Nguyễn Phi Khanh

21 Tháng Năm 20142:47 SA(Xem: 5338)

Père du célèbre Nguyễn Trãi don’t il sera parle plus loin, Nguyễn Phi Khanh fut reçu docteur ès lettres en 1374, sous le règne de Trần Duệ Tông. Mais comme il avait épousé une princesse, il ne fut pas nommé mandarin. (Les Trần, pour écarter le péril des familles alliées, interdisaient le mariage des membres de la famille impériale avec le peuple).

A l’avènement des Hồ, il reçut une charge importante à la Cour, et à la chute de cette dynastie (1407), il fut emmené en exil en Chine. Nous citerons de lui ce poème inspiré par les malheurs du temps.

秋 城 晚 望

Thu Thành Vãn Vọng

Mộc lạc đô thành cửu nguyệt thiên

Tà dương tráo địa tiệt vân yên.

Ly hồng viễn viễn nghênh phong trận

Khích nguyệt quyên quyên cách thụ huyền.

Ngâm hứng tứ thời thu dị cảm

Nhân sinh vạn sự lão kham liên.

Binh qua huống phục điêu tàn hậu

Giao vọng tình mân nhất khái nhiên !

Le texte est traduit en vienamien par Đào Phương Bình:

Đô thành tháng chín lá theo sương,

Mây khói trời tà vệt cắt ngang.

Đón gió trận dăng bầy nhạn thẳm,

Treo cây kẽ lọt ánh trăng vàng.

Bốn mùa thi hứng thu sinh cảm,

Muôn việc đời người lão đáng thương.

Huống lại điêu tàn sau lửa chiến,

Vời trông trời tạnh, ngậm ngùi vương.

La Capitale, par un soir d’automne.

A la neuvième lune, on ne voit à la Capitale que des végétaux rabougris,

La brume qui couvre complètement la terre à l’heure du crépuscule,

Les grues qui s’envolent au loin à la rencontre du vent,

Et la face de la lune à travers les branches des arbres.

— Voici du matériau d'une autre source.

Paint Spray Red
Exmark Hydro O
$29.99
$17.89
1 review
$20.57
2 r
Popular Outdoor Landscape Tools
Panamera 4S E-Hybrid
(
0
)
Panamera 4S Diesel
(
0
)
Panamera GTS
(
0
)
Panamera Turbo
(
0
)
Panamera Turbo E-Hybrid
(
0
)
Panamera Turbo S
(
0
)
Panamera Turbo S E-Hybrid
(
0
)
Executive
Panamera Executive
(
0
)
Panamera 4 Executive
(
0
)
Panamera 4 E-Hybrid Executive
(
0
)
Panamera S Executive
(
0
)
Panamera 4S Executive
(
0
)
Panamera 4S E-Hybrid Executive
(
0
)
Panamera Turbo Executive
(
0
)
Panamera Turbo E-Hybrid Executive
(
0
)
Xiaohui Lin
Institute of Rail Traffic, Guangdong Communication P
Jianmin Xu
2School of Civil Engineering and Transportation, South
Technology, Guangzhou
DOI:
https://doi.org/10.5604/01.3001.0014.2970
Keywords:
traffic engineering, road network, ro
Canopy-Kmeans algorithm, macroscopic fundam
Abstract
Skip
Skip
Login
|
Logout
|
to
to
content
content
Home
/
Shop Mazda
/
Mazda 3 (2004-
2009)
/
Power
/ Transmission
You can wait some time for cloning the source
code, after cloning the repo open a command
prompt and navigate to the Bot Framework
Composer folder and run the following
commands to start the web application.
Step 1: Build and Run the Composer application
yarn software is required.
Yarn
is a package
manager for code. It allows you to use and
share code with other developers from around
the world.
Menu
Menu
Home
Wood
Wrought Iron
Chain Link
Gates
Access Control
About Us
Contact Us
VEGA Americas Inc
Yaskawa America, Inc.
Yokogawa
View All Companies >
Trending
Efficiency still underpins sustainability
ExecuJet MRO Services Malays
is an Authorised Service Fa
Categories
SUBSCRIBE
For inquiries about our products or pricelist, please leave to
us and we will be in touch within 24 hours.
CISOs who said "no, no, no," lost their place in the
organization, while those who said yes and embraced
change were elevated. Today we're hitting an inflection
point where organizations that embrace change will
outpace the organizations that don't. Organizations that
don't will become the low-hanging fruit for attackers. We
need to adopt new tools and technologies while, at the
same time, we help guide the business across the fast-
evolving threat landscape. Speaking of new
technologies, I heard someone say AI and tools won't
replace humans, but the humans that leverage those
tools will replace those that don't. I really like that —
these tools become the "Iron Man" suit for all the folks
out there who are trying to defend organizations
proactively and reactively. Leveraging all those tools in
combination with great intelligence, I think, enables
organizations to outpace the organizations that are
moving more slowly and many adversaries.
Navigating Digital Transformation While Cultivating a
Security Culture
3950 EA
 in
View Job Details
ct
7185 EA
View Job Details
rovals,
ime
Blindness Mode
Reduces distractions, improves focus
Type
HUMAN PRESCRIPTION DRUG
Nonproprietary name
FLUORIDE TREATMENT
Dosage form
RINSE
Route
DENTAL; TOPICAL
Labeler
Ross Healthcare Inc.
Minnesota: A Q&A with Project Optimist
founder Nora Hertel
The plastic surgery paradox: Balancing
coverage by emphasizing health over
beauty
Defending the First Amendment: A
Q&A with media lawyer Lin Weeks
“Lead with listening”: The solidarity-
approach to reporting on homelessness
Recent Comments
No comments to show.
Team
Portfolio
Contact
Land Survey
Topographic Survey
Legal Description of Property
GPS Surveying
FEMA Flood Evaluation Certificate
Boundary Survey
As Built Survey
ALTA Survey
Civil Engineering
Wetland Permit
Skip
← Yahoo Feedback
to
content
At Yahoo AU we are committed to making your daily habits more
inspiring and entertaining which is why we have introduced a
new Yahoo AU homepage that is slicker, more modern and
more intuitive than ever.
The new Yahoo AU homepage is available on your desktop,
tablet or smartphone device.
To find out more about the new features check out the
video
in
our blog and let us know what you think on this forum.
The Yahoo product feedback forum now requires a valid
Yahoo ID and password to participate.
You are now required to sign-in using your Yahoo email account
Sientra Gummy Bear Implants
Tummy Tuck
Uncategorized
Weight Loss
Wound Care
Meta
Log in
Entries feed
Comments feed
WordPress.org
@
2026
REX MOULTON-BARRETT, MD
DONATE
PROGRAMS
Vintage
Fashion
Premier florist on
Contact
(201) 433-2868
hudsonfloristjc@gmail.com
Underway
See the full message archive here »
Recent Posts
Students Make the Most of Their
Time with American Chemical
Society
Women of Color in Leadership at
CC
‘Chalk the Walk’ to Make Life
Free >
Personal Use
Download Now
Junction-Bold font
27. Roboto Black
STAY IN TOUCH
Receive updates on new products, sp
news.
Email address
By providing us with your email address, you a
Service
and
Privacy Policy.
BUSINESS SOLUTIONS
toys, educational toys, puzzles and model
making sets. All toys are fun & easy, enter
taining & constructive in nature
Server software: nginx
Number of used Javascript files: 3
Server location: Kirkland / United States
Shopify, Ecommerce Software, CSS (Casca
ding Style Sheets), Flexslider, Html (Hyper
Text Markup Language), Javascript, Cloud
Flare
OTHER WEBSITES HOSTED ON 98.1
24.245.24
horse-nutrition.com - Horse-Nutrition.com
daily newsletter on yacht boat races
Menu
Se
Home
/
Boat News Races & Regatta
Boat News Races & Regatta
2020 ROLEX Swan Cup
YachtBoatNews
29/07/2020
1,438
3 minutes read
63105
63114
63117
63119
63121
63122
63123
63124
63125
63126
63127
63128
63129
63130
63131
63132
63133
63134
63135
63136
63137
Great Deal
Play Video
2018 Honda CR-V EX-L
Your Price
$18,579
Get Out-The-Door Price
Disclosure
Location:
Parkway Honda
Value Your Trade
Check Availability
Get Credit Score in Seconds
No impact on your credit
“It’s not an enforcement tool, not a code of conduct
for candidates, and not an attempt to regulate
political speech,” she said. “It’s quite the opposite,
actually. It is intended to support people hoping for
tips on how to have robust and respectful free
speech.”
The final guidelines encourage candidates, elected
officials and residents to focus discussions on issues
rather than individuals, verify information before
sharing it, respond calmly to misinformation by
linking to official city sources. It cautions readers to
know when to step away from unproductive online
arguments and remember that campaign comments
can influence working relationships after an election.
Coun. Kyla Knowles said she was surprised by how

Des quatre saisons de l’année, l’automne est celle qui m’émeut le plus,

Celle où, étant vieux, je ressens le plus vivement les misères de l’existence,

D’autant plus qu’après tant de guerres la Capitale a été complètement dévastée.

En regardant le soleil qui luit là-haut je sens mon cœur qui se serre douloureusement.

Dans ce poème, l’auteur s’est servi d’un moyen cher aux poètes : exprimer les sentiments du cœur par la description d’un paysage extérieur. Et cette description mélancolique de la Capitale par un soir d’automne sert simplement de prétexte à l’auteur pour exprimer sa tristesse et son inquiétude devant les évènements. Dans les dernières années de la dynastie des Trần, l’esprit héroïque des vainqueurs des Mongols a en effet disparu pour faire place à la débauche et à la couardise. Par trois fois, en 1371, 1377 et 1378, la petite armée du Champa est venue saccager impunément la Capitale. L’Histoire raconte qu’en 1389, devant une nouvelle invasion chame, l’empereur Trần Nghệ Tông demanda à Trần Khát Chân de prendre le commandement des troupes. Et Khát Chân, arrière-petit-fils de ce Trần Bình Trọng qui avait un siècle plus tôt insulté les Mongols en face pour recevoir la mort au lieu du titre de prince qu’ils offraient, ce descendant dégénéré d’un héros fit ses adieux à l’empereur en pleurant (!) avant d’aller livrer bataille. Heureusement le roi Cham Chế Bồng Nga mourut d’une flèche reçue et sa petite armée se débanda.

Le danger de l’invason une fois écarté, les derniers empereurs Trần ne songeaient qu’à se livrer aux plaisirs du théâtre et des jeux d’argent, en abandonnant le pouvoir au premier ministre Hồ Quý Ly qui ne tarderait pas à leur enlever le trône.